Kang Youwei (19 March 1858 – 31 March 1927) was a Chinese political thinker and reformer in late Qing dynasty. His increasing closeness to and influence over the young Guangxu Emperor sparked conflict between the emperor and his adoptive mother, the regent Empress Dowager Cixi. His ideas were influential in the abortive Hundred Days' Reform. Following the coup by Cixi that ended the reform, Kang was forced to flee. He continued to advocate for a Chinese constitutional monarchy after the founding of the Republic of China.

Kang was born on 19 March 1858 in Su Village, Danzao Town, Nanhai County, Guangdong province (now the Nanhai District of Foshan City). According to his autobiography, his intellectual gifts were recognized in his childhood by his uncle. As a result, from an early age, he was sent by his family to study the Confucian classics to pass the imperial examinations. However, as a teenager, he was dissatisfied with the scholastic system of his time, especially its emphasis on preparing for the eight-legged essays, which were artificial literary exercises required as part of the examinations.

Studying for exams was an extraordinarily rigorous activity so he engaged in Buddhist meditation as a form of relaxation, an unusual leisure activity for a Chinese scholar of his time. It was during one of these meditations that he had a mystical vision that became the theme for his intellectual pursuits throughout his life. Believing that it was possible to read every book and "become a sage", he embarked on a quasi-messianic pursuit to save humanity.

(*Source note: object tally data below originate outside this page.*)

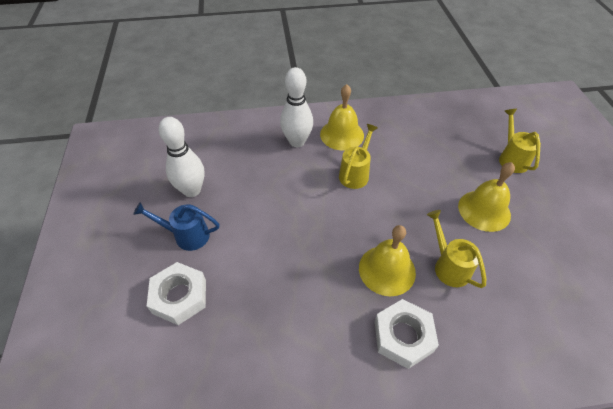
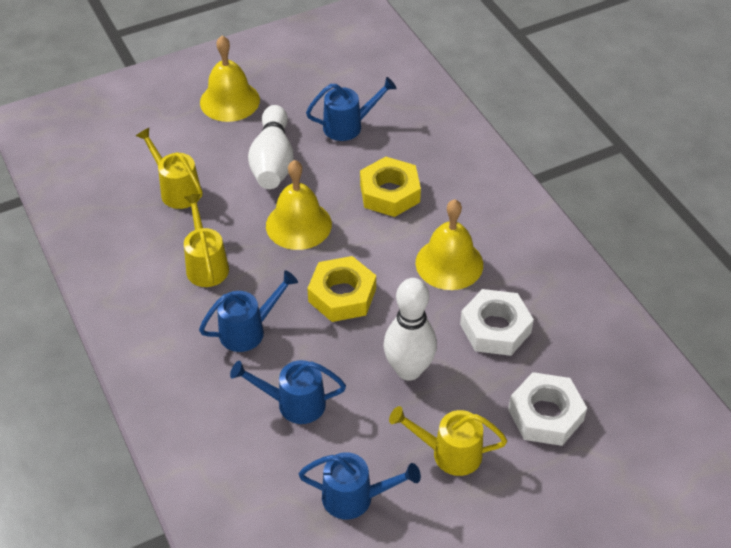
blue watering can: [133,202,220,251] = 1 -> [199,270,298,352] [230,360,346,424] [298,452,421,519] [306,77,397,141] = 4
yellow nut: none = 0 -> [307,256,376,322] [360,157,421,217] = 2

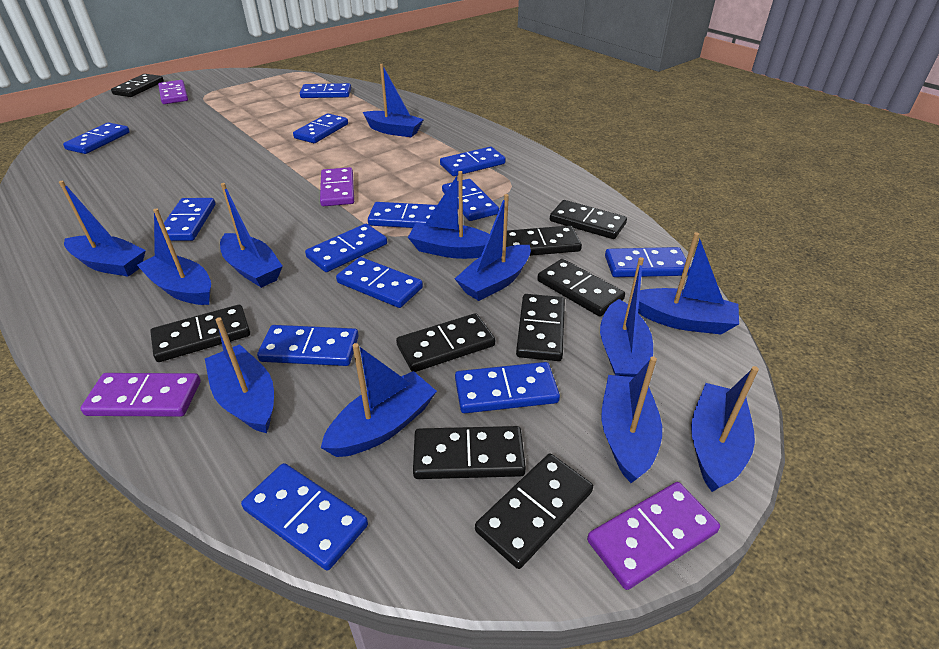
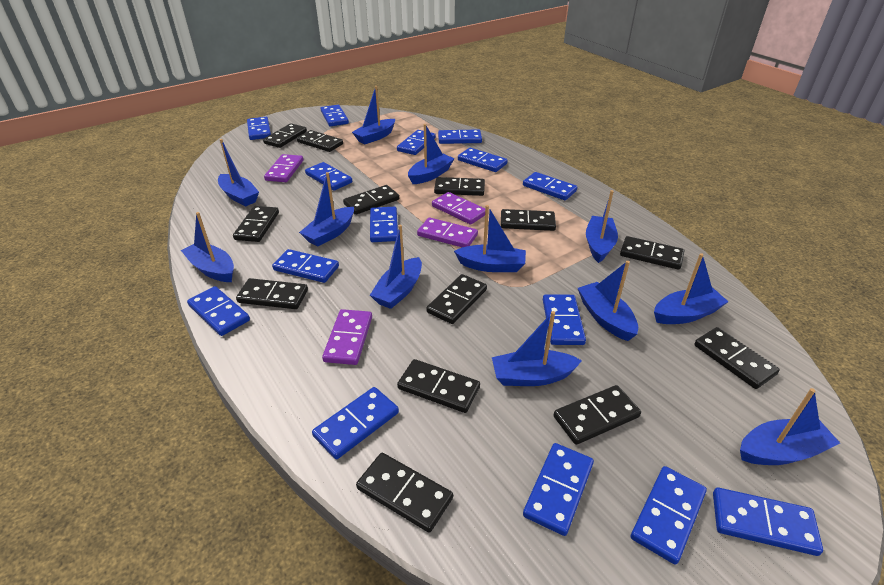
black domino: [111,74,164,97] [150,305,250,362] [396,313,495,372] [413,426,526,479] [475,453,593,569] [506,225,582,256] [516,294,565,361] [537,259,625,317] [550,200,627,239] = 9 -> [233,206,279,242] [236,278,308,309] [263,123,307,148] [297,130,343,152] [343,185,399,215] [356,453,453,533] [397,359,480,413] [426,274,487,324] [434,177,485,196] [501,209,556,231] [553,385,641,445] [620,236,684,270] [694,327,780,389] = 13
blue domino: [63,122,130,154] [164,198,215,241] [241,463,368,570] [257,325,359,366] [293,114,348,143] [300,83,351,98] [305,224,387,272] [336,257,423,308] [368,202,437,228] [440,147,506,176] [442,179,499,221] [455,362,560,413] [605,247,691,277] = 13 -> [187,286,250,336] [247,117,271,140] [272,249,339,283] [305,162,352,191] [312,387,399,459] [320,105,349,127] [370,207,398,242] [397,130,436,155] [438,129,482,144] [458,148,508,172] [523,172,577,200] [523,443,594,536] [543,294,586,345] [631,466,707,565] [713,487,823,556] = 15

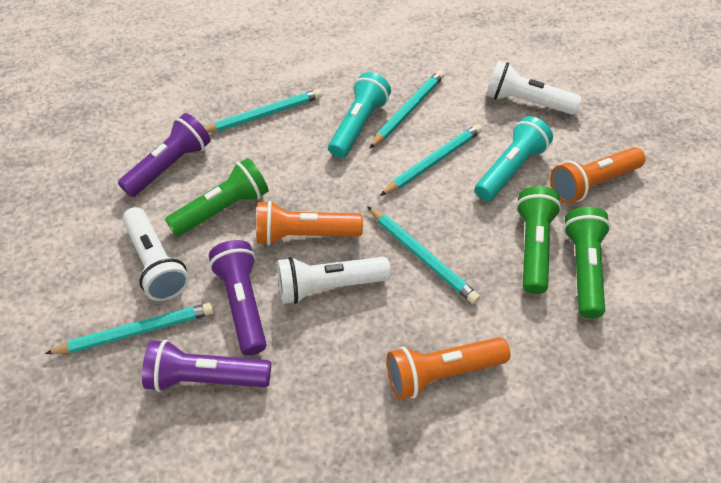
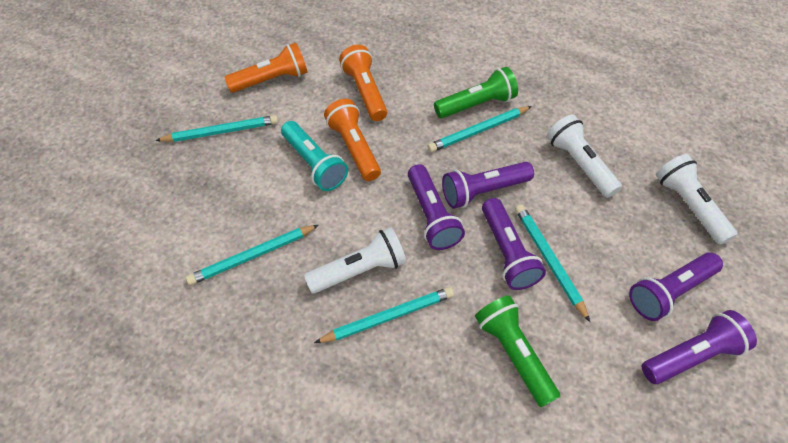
green flashlight: [165,158,269,237] [516,186,562,294] [563,207,611,318] = 3 -> [434,67,518,118] [475,295,560,407] = 2
purple flashlight: [118,113,211,197] [142,340,271,392] [209,240,266,355] = 3 -> [408,164,465,250] [442,162,534,209] [482,198,546,290] [629,252,723,321] [642,310,757,384] = 5
turquoise flashlight: [328,72,391,158] [475,116,553,201] = 2 -> [281,121,348,191] = 1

Kang called for an end to property and the family in the interest of an idealized future cosmopolitan utopia and cited Confucius as an example of a reformer and not as a reactionary, as many of his contemporaries did. In his work A Study of Confucius as a Reformer of Institutions, he discussed the latter point in great detail. He argued, to bolster his claims, that the rediscovered versions of the Confucian classics were forged; he expounded this idea in detail in A Study of the Forged Classics of the Xin Period.

In 1879, Kang traveled to Hong Kong and was shocked by the prosperity there, which started his interest in Western culture and thoughts. In 1882, Kang went to Beijing to take the imperial examination. While returning home, he stopped over in Shanghai and bought many Western books there, and started developing his ideology based on these writings. He was influenced by Protestant Christianity in his quest for reform.

In 1883, Kang founded the Anti-Footbinding Society near Canton.

Kang Youwei launched the Qiangxue hui ("Society for the Study of National Strengthening") in Beijing. It was the first political group established by reformists in China. Through it, Kang became acquainted with Governor-General Zhang Zhidong and received his financial support to inaugurate the Qiangxue bao ("Journal of the Society for the Study of the National Strengthening") in January 1896. In the same month, the society was dissolved and the journal had to cease publication.

Kang was a strong believer in constitutional monarchy and wanted to remodel the country after Meiji Japan. These ideas angered his colleagues in the scholarly class who regarded him as a heretic.